International rivers and river communities rights nongovernmental organisation International Rivers has called on South Africa to withdraw its agreement to offtake electricity from the Inga 3 hydropower project being built in the Democratic Republic of Congo (DRC).
South Africa continues to uphold its commitment to procure power from the delayed Inga 3 hydropower dam, but the power imported from Inga is expected to cost R175-million a year more than domestic power generation, the NGO avers.
South Africa signed the Grand Inga Treaty with the DRC, which obliges South Africa to fund the construction of the transmission lines that will carry power from Inga to South Africa, in 2013. The best available estimates indicate that this construction will cost South Africa upwards of $4-billion – or R58-billion, states the NGO.
"Pursuing Inga 3 will be much more expensive for South Africa compared with domestic wind and solar generation. South Africa simply does not have R58-billion spare to fund a pipe-dream of the DRC government," says International Rivers Africa programme director and spokesperson Siziwe Mota.

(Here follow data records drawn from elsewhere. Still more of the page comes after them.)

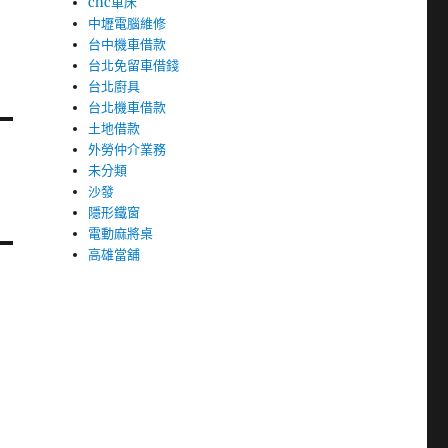
cnc車床
中壢電腦維修
台中機車借款
台北免留車借錢
台北廚具
台北機車借款
土地借款
外勞仲介業務
未分類
沙發
隱形鐵窗
電動麻將桌
高雄當舖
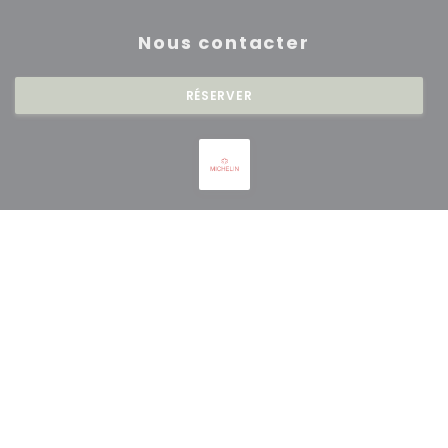
Nous contacter
RÉSERVER
Newsletter
*
Inscrivez-vous à notre lettre d'information pour recevoir des
communications personnalisées et des offres marketing par courriel.
S'ABONNER
© 2026 RESTAURANT SAISONS — CRÉATION DE SITE INTERNET
((OUVRE UNE NOUVE
RESTAURANT AVEC
ZENCHEF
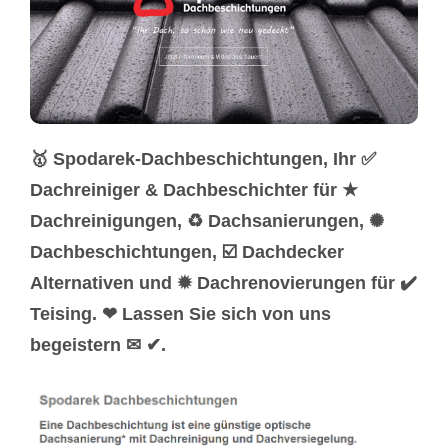
🥇 Spodarek-Dachbeschichtungen, Ihr ✅
Dachreiniger & Dachbeschichter für ★
Dachreinigungen, ♻ Dachsanierungen, ✺
Dachbeschichtungen, ☑️ Dachdecker
Alternativen und ✹ Dachrenovierungen für ✔️
Teising. ❤ Lassen Sie sich von uns
begeistern ✉ ✔.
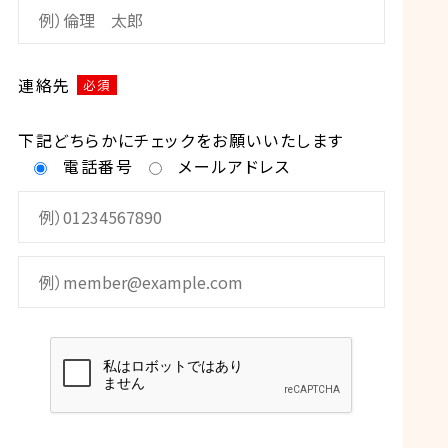
連絡先
必須
下記どちらかにチェックをお願いいたします
電話番号
メールアドレス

Inga 3 is the third phase of the Grand Inga project to build the world’s largest hydropower dam across the Congo river. The project was initially planned to produce 4 800 MW of power, with South Africa procuring 2 500 MW of this power.
"It is of the utmost importance that government untangle South Africa from Inga 3. South Africans also deserve a transparent accounting of the costs of Inga 3 and what this will mean for jobs in the local renewable energy sector, and in local skills development," Mota says.